Powered By a Black Hole 300 Million Times More Massive than Our Sun -Most Distant Quasar with Radio Jets





In 2019, the Hubble Space Telescope captured an image of one of the brightest known quasars in early universe, a luminous active galactic nucleus (AGN) shining with orders of magnitudes more luminosity than entire galaxies, powered at their hearts by all-consuming black holes shown above as it existed less than a billion years after the Big Bang. Its gargantuan black hole began devouring anything within its gravitational grasp, triggering a burst of star formation –a firestorm of energy equivalent to the light from 600 trillion Suns blazing across the universe.

Discovery of P172+18

Since their discovery in the 1950s, 750,000 of these “quasi-stellar radio sources” have been detected. This week, with the help of the European Southern Observatory’s Very Large Telescope (ESO’s VLT), astronomers have announced the discovery of the most distant source of radio emission known to date –a “radio-loud” quasar P172+18– a bright object with powerful jets emitting at radio wavelengths—that is so far away its light has taken 13 billion years to reach us. The discovery could provide important clues to help astronomers understand the early Universe.

P172+18, powered by a black hole about 300 million times more massive than our Sun that is consuming gas at a stunning rate, reports the ESO, “is so distant that light from it has travelled for about 13 billion years to reach us: we see it as it was when the Universe was just around 780 million years old. While more distant quasars have been discovered, this is the first time astronomers have been able to identify the telltale signatures of radio jets in a quasar this early on in the history of the Universe. Only about 10% of quasars—which astronomers classify as “radio-loud”—have jets, which shine brightly at radio frequencies.”

* To do
Print the section of the quasar article above, word for word, starting at "Powered By a Black Hole 300" and ending at "across the universe.".

(Data items)
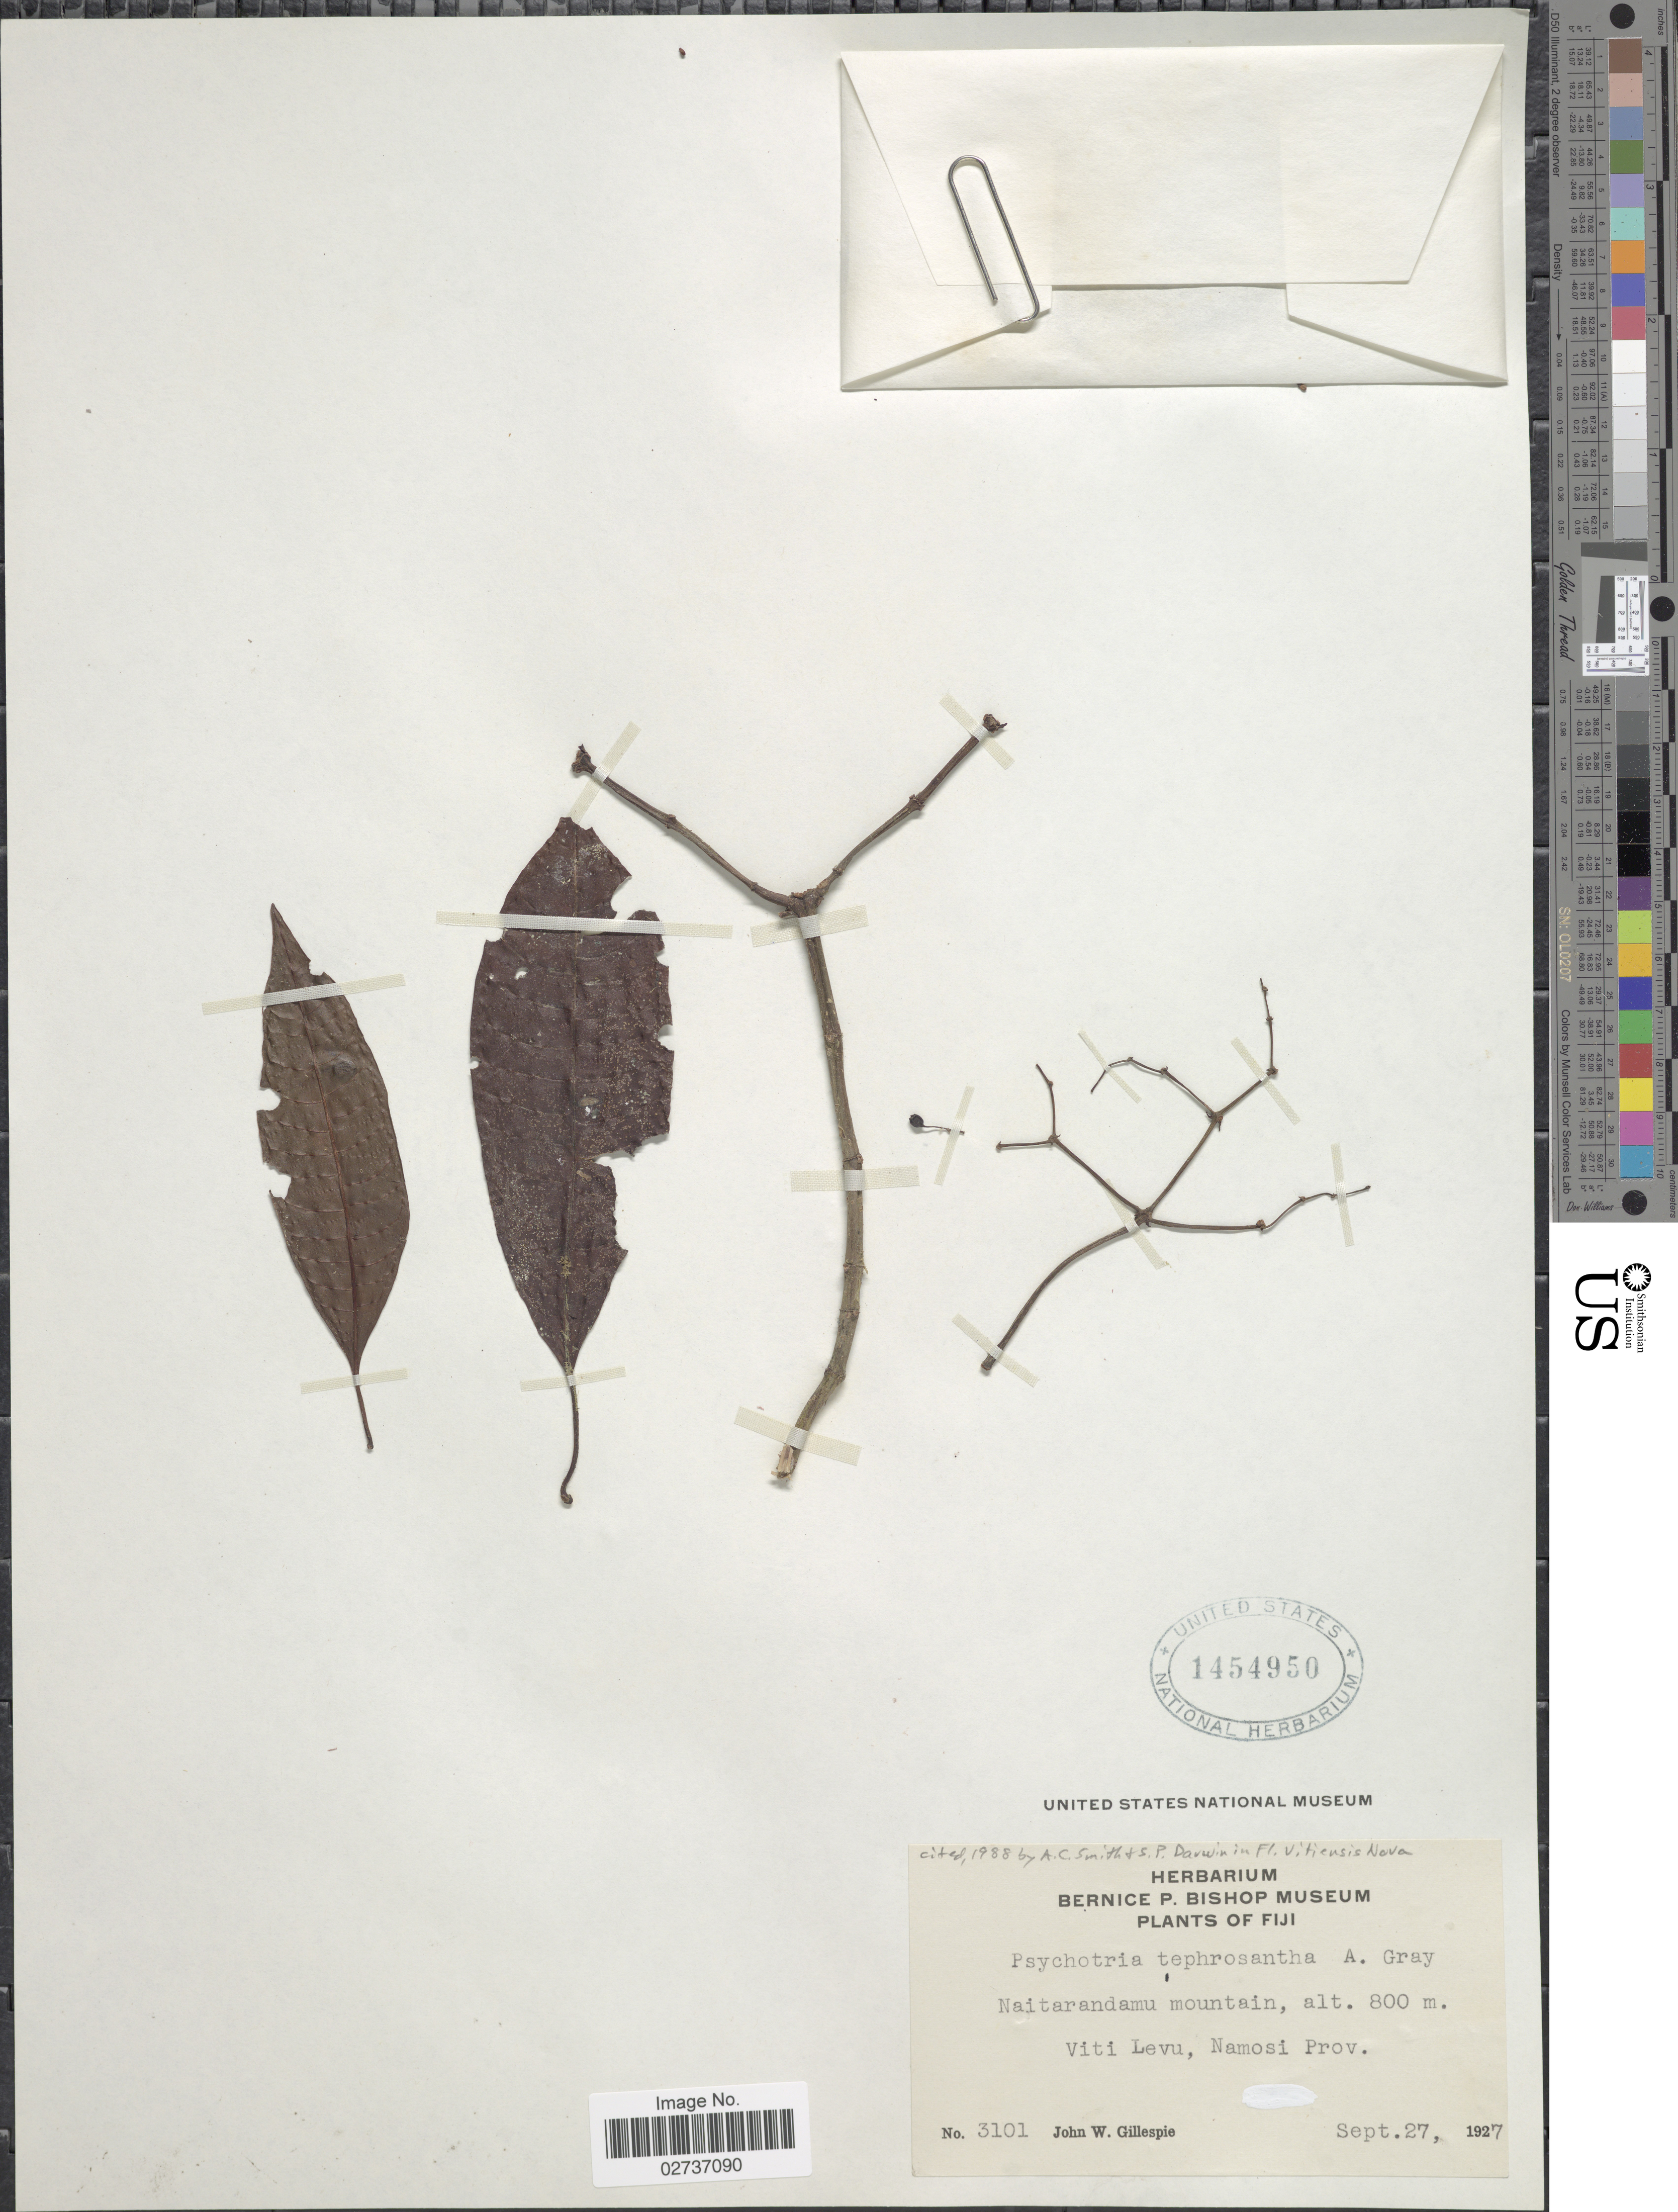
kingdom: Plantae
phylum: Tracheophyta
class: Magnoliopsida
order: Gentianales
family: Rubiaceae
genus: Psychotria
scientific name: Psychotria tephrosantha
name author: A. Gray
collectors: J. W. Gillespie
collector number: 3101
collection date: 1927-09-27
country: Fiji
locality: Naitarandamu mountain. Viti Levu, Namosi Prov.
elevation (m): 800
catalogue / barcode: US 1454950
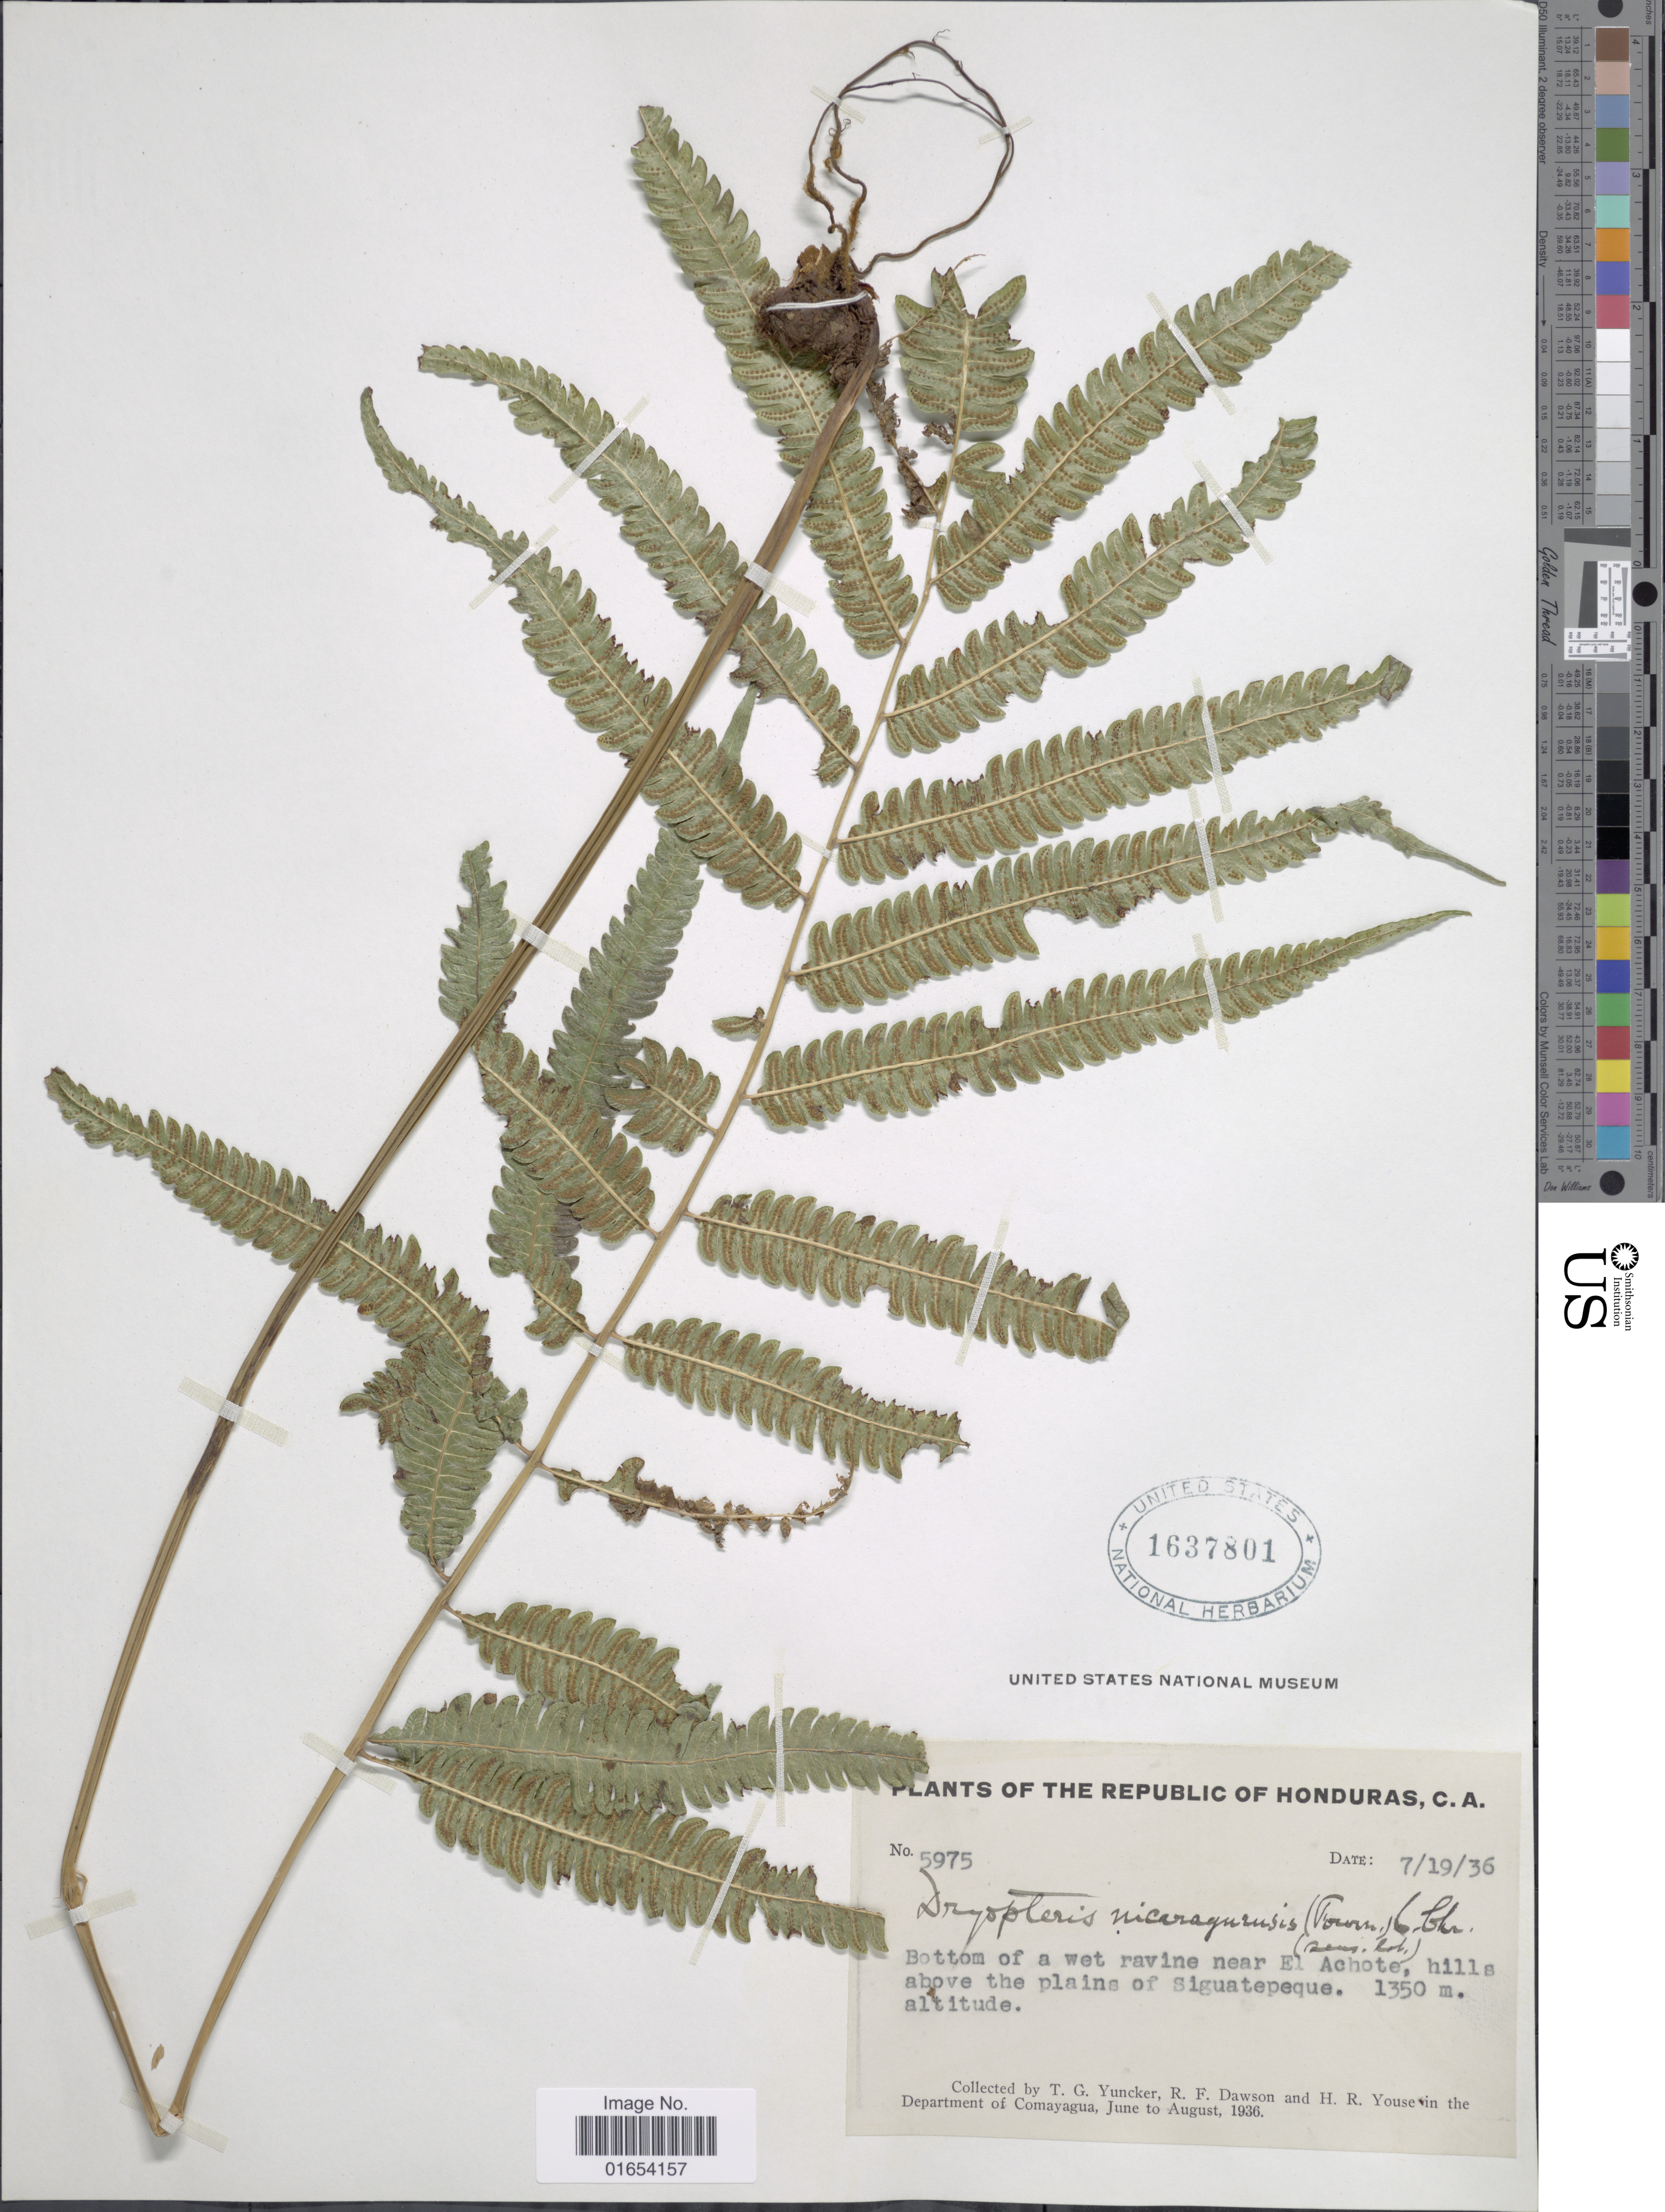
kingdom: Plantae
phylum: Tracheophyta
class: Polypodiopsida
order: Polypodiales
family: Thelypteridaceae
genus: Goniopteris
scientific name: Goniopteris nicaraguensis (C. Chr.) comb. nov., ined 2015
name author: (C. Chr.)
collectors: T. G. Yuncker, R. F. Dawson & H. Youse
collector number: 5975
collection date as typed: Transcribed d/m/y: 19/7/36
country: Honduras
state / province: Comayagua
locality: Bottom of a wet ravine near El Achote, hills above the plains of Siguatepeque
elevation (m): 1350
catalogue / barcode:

* Written solution
Powered By a Black Hole 300 Million Times More Massive than Our Sun -Most Distant Quasar with Radio Jets





In 2019, the Hubble Space Telescope captured an image of one of the brightest known quasars in early universe, a luminous active galactic nucleus (AGN) shining with orders of magnitudes more luminosity than entire galaxies, powered at their hearts by all-consuming black holes shown above as it existed less than a billion years after the Big Bang. Its gargantuan black hole began devouring anything within its gravitational grasp, triggering a burst of star formation –a firestorm of energy equivalent to the light from 600 trillion Suns blazing across the universe.